Several years ago, my eldest and I were picking up the house and having a conversation about video games. He wanted us to buy him a new Nintendo Switch game and I told him that he would need to save up some of his money.
With genuine confusion he retorted, “You don’t need money, you just hand that plastic card to the checkout person and they give you what you want.” This led to an impromptu discussion of capitalism and our nation's banking infrastructure.
I explained that the card was tied to an account with a finite amount of money in it. When the balance of that account drops below the cost of what you are buying, the clerk will no longer hand you what you want and the entire transaction becomes a misdemeanor at best.
As comprehension dawned on his face, he exclaimed “Once you are out of money, you can’t buy anymore stuff!” I briefly contemplated entering into a more in depth discussion concerning revolving lines of credit and title loans but realized that, despite my best intentions, the conversation would somehow devolve into me explaining why people walk funny if they are unable to make good on their financial obligations to the mob .
He inquired as to how one goes about refilling the account tied to the card and I told him that he would need to get a job and earn a paycheck. That paycheck could then be electronically deposited in his bank account (or cashed at any reputable liquor store). He was immediately onboard with the concept and asked if we could find him a job that very afternoon.
While his passion for immediate gainful employment was commendable, I told him that there were Federal child labor laws that precluded individuals in his demographic from officially entering the workforce. Dejected, he conceded that he would just have to save his allowance / birthday money to get the game.
While this conversation was taking place, my wife was upstairs arranging for a couple of pizzas to be delivered for dinner. So, with this exchange fresh in his mind, my son responded to our doorbell by looking through the sidelites to identify our visitor.
On this particular occasion, our delivery driver was a woman in a baseball cap who also happened to be a “little person.” It is important to note that while we had already completed many of the talks about unique physical traits (most notably when my son was 5 and loudly inquired about whether or not the man with a prosthetic leg had “not been paying attention” when his factory equipment fell off) we had not yet covered dwarfism.
Devoid of this information, the logical conclusion my son came to was as follows:
1. Pizza delivery was a job and jobs generated revenue and revenue assisted in the procurement of video games.
2. The individual standing at our door with our pizza was shorter than he was which must mean that they were younger than he was.
3. My father is filthy liar because clearly there is a veritable army of 3rd graders with W2s and folding money. This lucky kid probably had an investment portfolio.
With the level of volume one can only reach while in the throes of righteous indignation, he turned from the door and pointed accusingly at me before announcing, “You told me that kids can’t work but there is a little boy at our front door right now working for the pizza place! I bet he has all the video games he wants because his dad didn’t lie to him to keep him from being happy!!”
Looking up from my wallet where I was searching for cash to tip the driver, I realized that the individual my son had repeatedly referred to as a “little boy” was, in fact, a grown woman with a rare genetic condition. Furthermore, due to both his volume and proximity to the door, I knew she had heard every word.
My priority at that moment was to stop the bleeding. I furiously pantomimed for my son to lower his volume and move away from the door which only caused him to loudly exclaim, “Why do you keep telling me to be quiet!? I am pretty sure he knows he is a little boy! It’s not a secret!”
I could only assume that by now the pizza lady had opened the lid of our entree and was just seconds away from forcefully depositing the entirety of her post nasal drip onto it.

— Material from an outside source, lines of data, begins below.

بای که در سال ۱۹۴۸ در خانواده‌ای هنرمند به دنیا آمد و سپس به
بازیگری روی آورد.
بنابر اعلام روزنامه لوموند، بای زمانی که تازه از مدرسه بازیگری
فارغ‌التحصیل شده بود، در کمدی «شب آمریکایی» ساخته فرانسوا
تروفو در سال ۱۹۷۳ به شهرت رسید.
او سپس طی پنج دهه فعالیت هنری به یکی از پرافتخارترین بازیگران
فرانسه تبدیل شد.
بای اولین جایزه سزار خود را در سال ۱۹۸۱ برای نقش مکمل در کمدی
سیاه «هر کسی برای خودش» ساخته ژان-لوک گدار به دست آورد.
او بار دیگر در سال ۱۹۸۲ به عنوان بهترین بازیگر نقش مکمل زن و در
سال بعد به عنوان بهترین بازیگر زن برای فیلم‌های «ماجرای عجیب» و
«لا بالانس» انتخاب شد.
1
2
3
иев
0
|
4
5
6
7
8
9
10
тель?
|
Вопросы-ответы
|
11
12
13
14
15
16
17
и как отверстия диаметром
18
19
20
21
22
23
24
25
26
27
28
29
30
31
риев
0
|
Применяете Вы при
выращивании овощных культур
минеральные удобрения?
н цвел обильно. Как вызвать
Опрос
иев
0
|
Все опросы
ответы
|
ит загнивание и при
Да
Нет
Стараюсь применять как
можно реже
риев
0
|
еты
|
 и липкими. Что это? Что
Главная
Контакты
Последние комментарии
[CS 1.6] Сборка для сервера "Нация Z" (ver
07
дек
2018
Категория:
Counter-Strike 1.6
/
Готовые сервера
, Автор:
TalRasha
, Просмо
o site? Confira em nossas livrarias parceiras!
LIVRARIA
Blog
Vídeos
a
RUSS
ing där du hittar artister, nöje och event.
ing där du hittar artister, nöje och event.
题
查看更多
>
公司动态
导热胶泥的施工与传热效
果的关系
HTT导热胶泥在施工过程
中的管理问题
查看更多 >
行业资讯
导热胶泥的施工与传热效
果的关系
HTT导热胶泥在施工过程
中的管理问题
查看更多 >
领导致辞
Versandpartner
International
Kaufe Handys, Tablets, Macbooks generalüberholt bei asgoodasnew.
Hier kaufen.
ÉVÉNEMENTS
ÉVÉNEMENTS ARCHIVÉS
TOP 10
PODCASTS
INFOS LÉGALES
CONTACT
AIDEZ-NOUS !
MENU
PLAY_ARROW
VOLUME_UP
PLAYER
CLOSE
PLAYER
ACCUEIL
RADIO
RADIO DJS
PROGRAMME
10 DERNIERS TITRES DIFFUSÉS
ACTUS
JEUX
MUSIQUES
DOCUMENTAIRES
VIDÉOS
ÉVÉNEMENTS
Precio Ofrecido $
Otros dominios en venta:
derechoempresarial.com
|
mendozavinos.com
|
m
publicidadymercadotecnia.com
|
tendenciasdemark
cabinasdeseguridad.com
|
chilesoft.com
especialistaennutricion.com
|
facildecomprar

The more furiously I gesticulated for his silence the louder and more frequently the term “little boy” escaped his lips. Finally, I managed to divert him into the den by making some vague promise of asking the “young man” about a lateral-transfer initiative or apprenticeship.
Finally alone, I realized that all of my options were bad. I could breezily open the door and feign ignorance that my son’s rant had taken place. While initially tempting, I ultimately decided that this course of action would only serve to insult this woman’s intelligence after my son had already insulted her appearance.
I also weighed the idea of apologizing profusely and attempting to salvage the situation by reassuring her that she did not look like a little boy at all and that it was very clear she was a grown woman with a strong work ethic. I ultimately decided that this would either be construed as disingenuous flirtation or I would awkwardly utter a mildly-prosecutable phrase like, "I’ve always liked young boys holding food”
I reopened my wallet and added several large bills to the $5 I had originally selected before answering the door. The look on her face was indicative of a woman whose vision-board never consisted of weekend pizza delivery, much less being repeatedly identified as a pre-pubescent boy whilst doing so.
I apologized profusely before handing her all of the cash in our house and taking the boxes from her. I glanced down to reassure myself that the Covid-era tamper-seal was intact before wishing her a wonderful evening.
My wife descended the stairs bragging that she had cashed in all of her reward points on the app the get the pizzas for “practically nothing.” I had to tell her that not only had I handed the delivery driver the last of our liquid assets, but that we would probably need to make a sizable donation to skeletal dysplasia research if we ever wished to utilize their delivery service again. To this day, I will not have pizza delivered to our house from that establishment.